I am not a patient person, it is a virtue that in almost all aspects of my life I do not possess. But when I write a letter I have patience. Because when you put a letter in the mail there is no smoke signal that goes up the moment the recipient reads it. Sometimes you get some sort of recognition that it has been received via txt or email or Facebook message, but for the most part when you drop a letter into that blue box and entrust it into the hands of a postal carrier you are completely letting go of it. You assume that it will make it to its final destination. But even in today's world of tracking numbers and planes there is still a chance that it might just get lost along the way, that a gust of wind might pick it up off that pile and it will go where the wind takes it never to reach its intended recipient or it might just sit in the rain for a bit too long making those pen strokes bleed together into an illegible blue mess. And even if it does embark on the journey safely, it is really a toss up as to when it will arrive. Because that depends entirely on where it is going, which mailbox you put it in and if you made it in time for the last pick up of the day, and what day of the week you mailed it out on. It could be a day or so or it could  be many, perhaps even a whole week. Then of course there is the off chance that the recipient isn’t even in town so then who knows when they will open that letter. When I put a letter in the mail i let it go. I forget which words i wrote down. I forget what its intended purpose was. I relinquish all control and I put my faith in the US postal service and i hope that it makes it to its final destination in one piece. I believe that whoever receives it will appreciate the words that i wrote, that they will mean something, but i expect nothing in return. I do not expect a note in return or a thank you call. When you write a letter, your part of the story ends the moment you put it in the mail. And there is peace in that.
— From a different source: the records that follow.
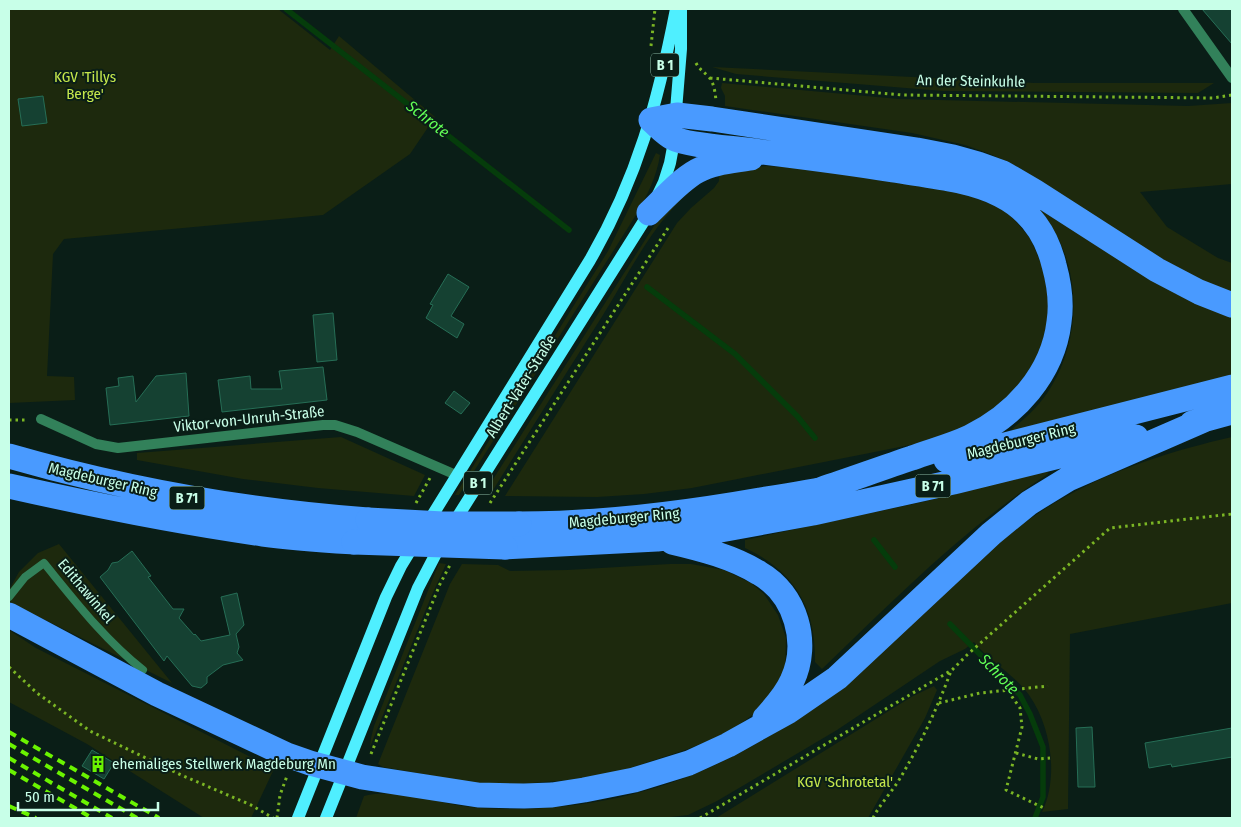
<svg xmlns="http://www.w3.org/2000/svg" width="1241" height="827" viewBox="0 0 1241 827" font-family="'Fira Sans Condensed',sans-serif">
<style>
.green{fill:#1d290d}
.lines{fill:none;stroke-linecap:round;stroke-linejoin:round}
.stream{stroke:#053c0b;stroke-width:5.5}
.building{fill:#154132;stroke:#266e56}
.path{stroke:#7bb624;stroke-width:3;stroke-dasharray:2.5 4;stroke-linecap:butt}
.service{stroke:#32815a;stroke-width:8}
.minor{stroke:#32815a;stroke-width:10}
.primary{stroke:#4fefff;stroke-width:12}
.trunk{stroke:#499aff;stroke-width:25}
.rail{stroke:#6af300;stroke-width:4;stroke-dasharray:8 6;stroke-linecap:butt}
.trunk-bridge{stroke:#499aff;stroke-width:25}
.labels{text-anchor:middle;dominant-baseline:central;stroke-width:4;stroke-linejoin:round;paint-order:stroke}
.shield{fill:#0a1e17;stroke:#8fbca9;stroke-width:1}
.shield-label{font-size:14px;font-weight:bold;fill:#c8ffe8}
.park-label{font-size:15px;fill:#c5e74c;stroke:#0a1e17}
.street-label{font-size:15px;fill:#c8ffe8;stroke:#0a1e17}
.poi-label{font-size:15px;fill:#c8ffe8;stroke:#0a1e17;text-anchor:start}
.water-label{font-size:16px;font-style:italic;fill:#62ff56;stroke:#0a1e17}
</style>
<rect width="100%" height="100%" fill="#0a1e17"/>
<path class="green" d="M9 9H278L330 50 339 36 435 117 410 154 323 215 64 239 53 254 47 376 74 377 75 400 9 403Z
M712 67 1034 83H1214L1198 93 943 91 736 74Z
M722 83 899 99 1188 106 1232 103V184L1140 192 1167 227 1218 258 1232 263V292L1216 287 1172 267 1018 167 990 154 965 145 912 133 725 106V96L721 88Z
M656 153 660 155C657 176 647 196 636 215L459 495H455L608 251Z
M766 166 801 168 956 192 971 196 1002 209 1013 218 1030 238 1043 268 1050 311 1039 356 1010 397 962 430 915 444 692 488 644 494 597 497 505 496 677 223 691 208 714 188 719 181V171Z
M701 183C657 214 631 270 603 315 565 375 527 435 490 495H483L659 218 679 196Z
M1039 206 1232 315V376L1013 431 1012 429C1027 417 1041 404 1051 387 1077 344 1081 288 1060 242 1054 231 1046 221 1038 210Z
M341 437 425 475 414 496 318 488 243 479 137 460V453Z
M1232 437V603L1070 634 1068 809 1042 812C1059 777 1051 726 1029 695 1014 674 990 662 974 642L965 649 940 661 837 730 717 801 688 815 662 818H356L364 796C402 787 442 806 480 808 594 815 700 785 794 720 843 678 891 636 940 594 980 559 1019 522 1065 497 1117 468 1175 450 1232 437Z
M1047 470 1048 474C964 528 894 600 822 669L815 662C816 607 794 571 745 548V540L927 501Z
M59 544 172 683 9 602V590L19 572 38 553Z
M439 563 446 564 431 597 370 747 371 738 374 726Z
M462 564 498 565 510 571 567 570 670 564H691L724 570 751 583 764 594 778 615 786 638 785 673 758 711 737 726 713 739 688 749 621 771 569 780 520 784 472 783 383 767 378 764 450 584Z
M9 630 36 648 274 769 251 818H204L87 744 9 702Z
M934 686 937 690 925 718 868 818H716L913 696Z"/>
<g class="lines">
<path class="stream" d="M286 9 569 230
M647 287 735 354 798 417 815 438
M874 540 895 567
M950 624 1020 695 1030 714 1043 747V797L1035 818"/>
</g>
<path class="building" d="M1202 9H1232V44Z
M43 96 47 123 22 126 18 99Z
M448 274 469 287 451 316 464 324 457 338 426 318 433 305 430 304Z
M333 313 337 360 317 362 313 315Z
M323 367 327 400 222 412 218 380 250 376 251 389H282L279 371Z
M186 373 189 416 110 425 106 388 119 386 118 378 133 376 136 402 156 376Z
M454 391 470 403 461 414 445 403Z
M132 551 151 576 148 577 173 609H184L179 618 194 635 195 634 201 641 230 635 221 597 237 593 244 625 236 634 239 647 237 653 243 660 223 665 207 677V683L201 688 192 686 167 656 164 661 100 577 108 570 112 563 118 562Z
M1092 727 1095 787H1078L1076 728Z
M1232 728V757L1172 767 1171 764 1149 768 1145 743Z
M92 750 114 763 104 779 82 766Z"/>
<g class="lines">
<path class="path" d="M651 46 655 9
M696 63C699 69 703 71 708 76 714 82 715 92 716 100
M710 78 902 95 1213 98 1232 95
M9 420H28
M416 503 430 478
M490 503 670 225
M9 667 37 693 90 731 179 774 251 805 273 818
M1008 691 1020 708 1022 727 1006 790 1044 808
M939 703 980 693 1048 686
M1016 753 1038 759 1050 758
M371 754 440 584 450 565
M277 818 280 795 287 776
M700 818 952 670 967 655 1110 528 1232 514
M873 818C880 804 891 793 899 780 920 745 937 709 951 671"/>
<path class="service" d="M9 597 25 577 44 563C75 601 104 639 143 670"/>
<path class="minor" d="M1183 9 1232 78
M41 419 96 444 118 448 323 425H335L357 432 456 475"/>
<path class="primary" d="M427 524 590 260C638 177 658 101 676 9
M453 524 649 213 664 182 670 163 673 147 681 49V9
M298 818 386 597 401 566 415 543
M326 818 418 588 441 544"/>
<path class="trunk" d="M651 120C658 126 665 134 673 138 685 145 731 148 746 150 795 156 844 162 893 170 961 181 1034 183 1054 265 1059 283 1062 303 1059 322 1053 374 1015 415 970 437 951 446 931 451 912 458 882 468 852 479 822 489
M651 120 677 115 712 119 917 150 953 157 978 164 1003 173 1034 191 1157 270 1199 292 1232 305
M649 213C664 199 679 181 697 171 713 162 733 161 751 158
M1192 423 1232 412
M9 456C127 490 246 511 368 520
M946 460 1232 387
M9 486C93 505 178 522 263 534 293 538 324 540 354 542
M519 524C601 524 680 514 760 500 787 496 813 492 839 486
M672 542C702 549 733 557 759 573 796 594 810 643 792 681 786 695 775 707 765 718
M505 547 657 539 704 533 813 513 953 482 1136 437
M9 615 157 694 287 755 310 763 362 777 478 795 524 796 552 795 584 790 634 780 689 763 728 745 789 711 837 678 991 534 1029 503 1068 479 1206 419"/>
<path class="rail" d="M9 732 159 818
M9 744 137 818
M9 758 112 818
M9 770 92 818
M9 806 36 818"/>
<path class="trunk-bridge" d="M368 520 443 524H519
M354 542 505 547"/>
</g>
<defs>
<g id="building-bare" transform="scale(1.35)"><path d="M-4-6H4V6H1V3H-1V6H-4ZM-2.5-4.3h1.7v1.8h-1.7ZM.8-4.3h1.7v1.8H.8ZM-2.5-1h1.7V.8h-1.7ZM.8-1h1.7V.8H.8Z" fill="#6af300" stroke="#0a1e17" stroke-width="2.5" paint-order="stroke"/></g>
</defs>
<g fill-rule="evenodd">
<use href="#building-bare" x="98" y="764"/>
</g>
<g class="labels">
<g class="shield">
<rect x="651" y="53.5" width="28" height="23" rx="4"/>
<rect x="464" y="471.5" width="28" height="23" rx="4"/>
<rect x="915.5" y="474.5" width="35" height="23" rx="4"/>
<rect x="169.5" y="486.5" width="35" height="23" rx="4"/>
</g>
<g class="shield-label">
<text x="665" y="65">B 1</text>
<text x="478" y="483">B 1</text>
<text x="933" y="486">B 71</text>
<text x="187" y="498">B 71</text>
</g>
<g class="park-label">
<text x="85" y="77">KGV 'Tillys<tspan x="85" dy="17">Berge'</tspan></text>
<text x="845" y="782">KGV 'Schrotetal'</text>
</g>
<g class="street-label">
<text transform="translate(971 81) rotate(1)">An der Steinkuhle</text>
<text transform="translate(521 386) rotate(-58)">Albert-Vater-Straße</text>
<text transform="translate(249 419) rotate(-6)">Viktor-von-Unruh-Straße</text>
<text transform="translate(1021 441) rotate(-14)">Magdeburger Ring</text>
<text transform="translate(103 480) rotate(13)">Magdeburger Ring</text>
<text transform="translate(624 518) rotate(-5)">Magdeburger Ring</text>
<text transform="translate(86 591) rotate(50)">Edithawinkel</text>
</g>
<g class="poi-label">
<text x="112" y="764">ehemaliges Stellwerk Magdeburg Mn</text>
</g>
<g class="water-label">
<text transform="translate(428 119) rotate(38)">Schrote</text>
<text transform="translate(999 674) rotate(46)">Schrote</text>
</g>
</g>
<rect width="1241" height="827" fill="none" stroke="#c8ffe8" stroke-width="20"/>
<path d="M18 802v8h140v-8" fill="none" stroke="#c8ffe8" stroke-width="2.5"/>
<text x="25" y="802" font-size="15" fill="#c8ffe8" stroke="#0a1e17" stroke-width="4" paint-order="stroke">50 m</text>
</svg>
Email is an entirely different story. In this world where so many things are instantaneous when I hit send on an email I expect it to take no more than a minute to get to you. I expect you to stop in your tracks and let go of whatever you are doing and to sit down on a park bench (because in these kind of scenarios there is always a park bench) and i expect you to soak up those words (however silly they may be). Then without a moments hesitation i expect you to write back and until i get something back i will obsessively check my email for hours and days and weeks. Why is an email any different than a letter? Just because an email sends instantaneously and magically travels through space and time to arrive at your inbox that doesn’t mean that your inbox is open or that you aren’t busy or that it doesn’t get lost among the clutter mixed in with the sales ads and bills.  The difference, for me at least, is that when i send an email, i don’t just want to send mail one way, what i am really grasping for is a conversation. A history of back and fourths where a screen gets transformed into a coffee shop and you don’t seem so far away. I want a white mug and afternoon sunlight and to hear the laughter that my silly rambled out words caused. I want to know that anything can be said and that you are right there. I want to feel that we aren’t separated by thousand of miles. I want time and space to fade away and for us to be connected to the right here and right now. I want community. 

Why not pick up the phone you may ask? Well because the phone isn’t what it once was. To me calling someone feels like i am inconveniencing them, because the phone isn’t stationary it is just as fluid as they are, it goes everywhere, it is in movie theaters and Sunday services and family dinners and silent walks through the woods in search of solitude, it is now a part of our moments, good and bad. I would hate to interrupt your moments. It use to be easy you called and either someone answered or they didn’t. But now, most often than not phone calls are an interruption into ones daily activities. And frankly it just isn’t the same. 

So I write letters. I send them out hoping that they are treasured and that they matter, that they bring a tiny little brightness to someones day, like running into a friend you haven’t seen at your grocery store. Because what i have found about letters, is that it does not matter how many you send, they are always unexpected.